> What this task involves:
Give back every record below in full and exactly, but without a single image.

> Dataset entries:

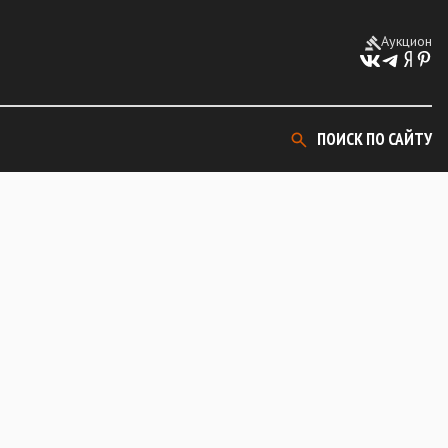
Аукцион
ПОИСК ПО САЙТУ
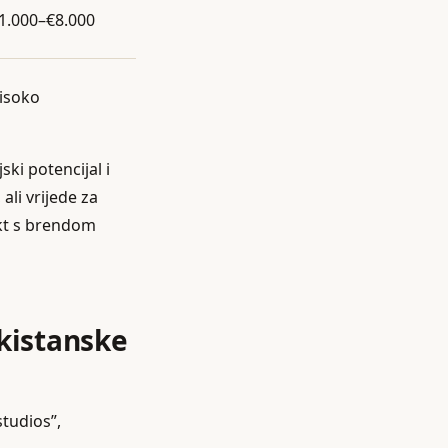
1.000–€8.000
isoko
ki potencijal i
ali vrijede za
akt s brendom
ekistanske
studios”,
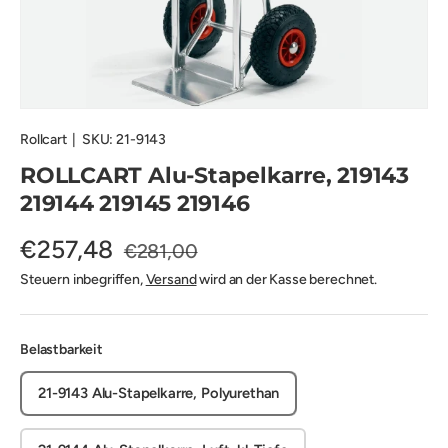
Rollcart
|
SKU:
21-9143
ROLLCART Alu-Stapelkarre, 219143
219144 219145 219146
€257,48
€281,00
Steuern inbegriffen,
Versand
wird an der Kasse berechnet.
Belastbarkeit
21-9143 Alu-Stapelkarre, Polyurethan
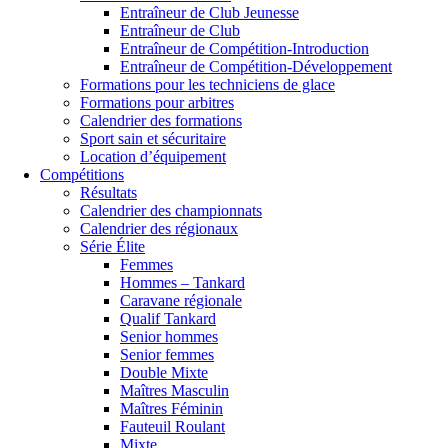
Entraîneur de Club Jeunesse
Entraîneur de Club
Entraîneur de Compétition-Introduction
Entraîneur de Compétition-Développement
Formations pour les techniciens de glace
Formations pour arbitres
Calendrier des formations
Sport sain et sécuritaire
Location d’équipement
Compétitions
Résultats
Calendrier des championnats
Calendrier des régionaux
Série Élite
Femmes
Hommes – Tankard
Caravane régionale
Qualif Tankard
Senior hommes
Senior femmes
Double Mixte
Maîtres Masculin
Maîtres Féminin
Fauteuil Roulant
Mixte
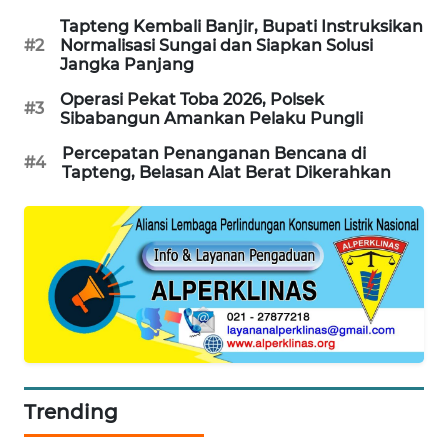
Tapteng Kembali Banjir, Bupati Instruksikan
KARING
#2
Normalisasi Sungai dan Siapkan Solusi
NEWS
Jangka Panjang
Operasi Pekat Toba 2026, Polsek
#3
JURNAL
Sibabangun Amankan Pelaku Pungli
MARITIM
Percepatan Penanganan Bencana di
#4
Tapteng, Belasan Alat Berat Dikerahkan
HUMBANG
NEWS
GARONGGANG
NEWS
FISUELRI
ID
ENERGI
Trending
NEWS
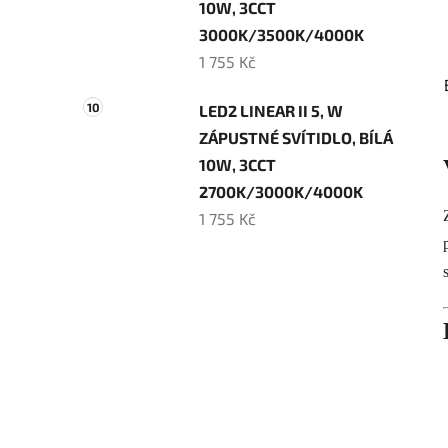
10W, 3CCT
3000K/3500K/4000K
1 755 Kč
LED2 LINEAR II 5, W
ZÁPUSTNÉ SVÍTIDLO, BÍLÁ
10W, 3CCT
2700K/3000K/4000K
1 755 Kč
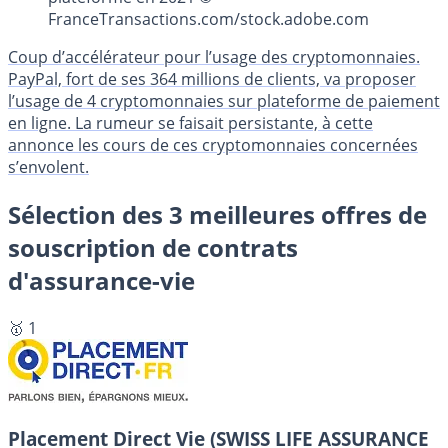
FranceTransactions.com/stock.adobe.com
Coup d’accélérateur pour l’usage des cryptomonnaies.
PayPal, fort de ses 364 millions de clients, va proposer
l’usage de 4 cryptomonnaies sur plateforme de paiement
en ligne. La rumeur se faisait persistante, à cette
annonce les cours de ces cryptomonnaies concernées
s’envolent.
Sélection des 3 meilleures offres de
souscription de contrats
d'assurance-vie
🥇 1
Placement Direct Vie (SWISS LIFE ASSURANCE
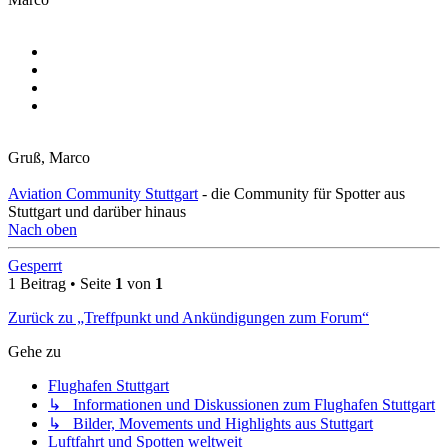
Gruß, Marco
Aviation Community Stuttgart
- die Community für Spotter aus
Stuttgart und darüber hinaus
Nach oben
Gesperrt
1 Beitrag • Seite
1
von
1
Zurück zu „Treffpunkt und Ankündigungen zum Forum“
Gehe zu
Flughafen Stuttgart
↳ Informationen und Diskussionen zum Flughafen Stuttgart
↳ Bilder, Movements und Highlights aus Stuttgart
Luftfahrt und Spotten weltweit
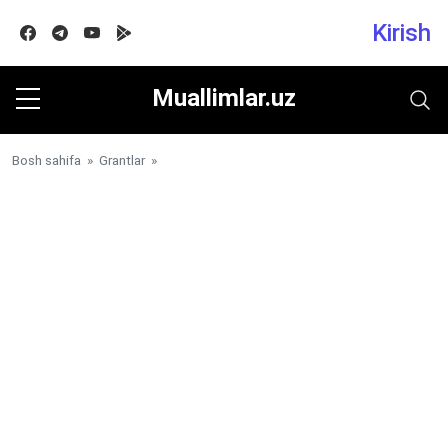
Kirish
Facebook
Telegram
Youtube
Google play
Muallimlar.uz
Bosh sahifa
»
Grantlar
»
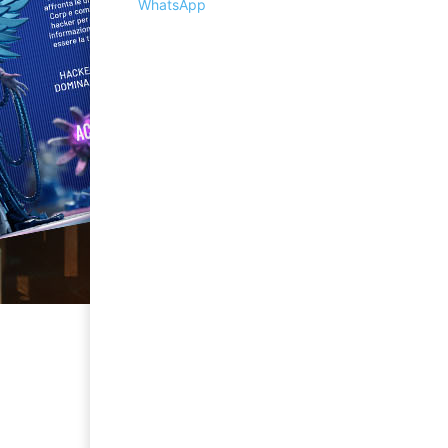
WhatsApp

> Exercise answer:
Аукцион
ПОИСК ПО САЙТУ
1.000–€8.000
isoko
ki potencijal i
ali vrijede za
akt s brendom
ekistanske
studios”,
Rollcart
|
SKU:
21-9143
ROLLCART Alu-Stapelkarre, 219143
219144 219145 219146
€257,48
€281,00
Steuern inbegriffen,
Versand
wird an der Kasse berechnet.
Belastbarkeit
21-9143 Alu-Stapelkarre, Polyurethan
Entraîneur de Club Jeunesse
Entraîneur de Club
Entraîneur de Compétition-Introduction
Entraîneur de Compétition-Développement
Formations pour les techniciens de glace
Formations pour arbitres
Calendrier des formations
Sport sain et sécuritaire
Location d’équipement
Compétitions
Résultats
Calendrier des championnats
Calendrier des régionaux
Série Élite
Femmes
Hommes – Tankard
Caravane régionale
Qualif Tankard
Senior hommes
Senior femmes
Double Mixte
Maîtres Masculin
Maîtres Féminin
Fauteuil Roulant
Mixte
Tapteng Kembali Banjir, Bupati Instruksikan
KARING
#2
Normalisasi Sungai dan Siapkan Solusi
NEWS
Jangka Panjang
Operasi Pekat Toba 2026, Polsek
#3
JURNAL
Sibabangun Amankan Pelaku Pungli
MARITIM
Percepatan Penanganan Bencana di
#4
Tapteng, Belasan Alat Berat Dikerahkan
HUMBANG
NEWS
GARONGGANG
NEWS
FISUELRI
ID
ENERGI
Trending
NEWS
10W, 3CCT
3000K/3500K/4000K
1 755 Kč
LED2 LINEAR II 5, W
ZÁPUSTNÉ SVÍTIDLO, BÍLÁ
10W, 3CCT
2700K/3000K/4000K
1 755 Kč
FranceTransactions.com/stock.adobe.com
Coup d’accélérateur pour l’usage des cryptomonnaies.
PayPal, fort de ses 364 millions de clients, va proposer
l’usage de 4 cryptomonnaies sur plateforme de paiement
en ligne. La rumeur se faisait persistante, à cette
annonce les cours de ces cryptomonnaies concernées
s’envolent.
Sélection des 3 meilleures offres de
souscription de contrats
d'assurance-vie
🥇 1
Placement Direct Vie (SWISS LIFE ASSURANCE
Gruß, Marco
Aviation Community Stuttgart
- die Community für Spotter aus
Stuttgart und darüber hinaus
Nach oben
Gesperrt
1 Beitrag • Seite
1
von
1
Zurück zu „Treffpunkt und Ankündigungen zum Forum“
Gehe zu
Flughafen Stuttgart
↳ Informationen und Diskussionen zum Flughafen Stuttgart
↳ Bilder, Movements und Highlights aus Stuttgart
Luftfahrt und Spotten weltweit
Kirish
Facebook
Telegram
Youtube
Google play
Muallimlar.uz
Bosh sahifa
»
Grantlar
»
WhatsApp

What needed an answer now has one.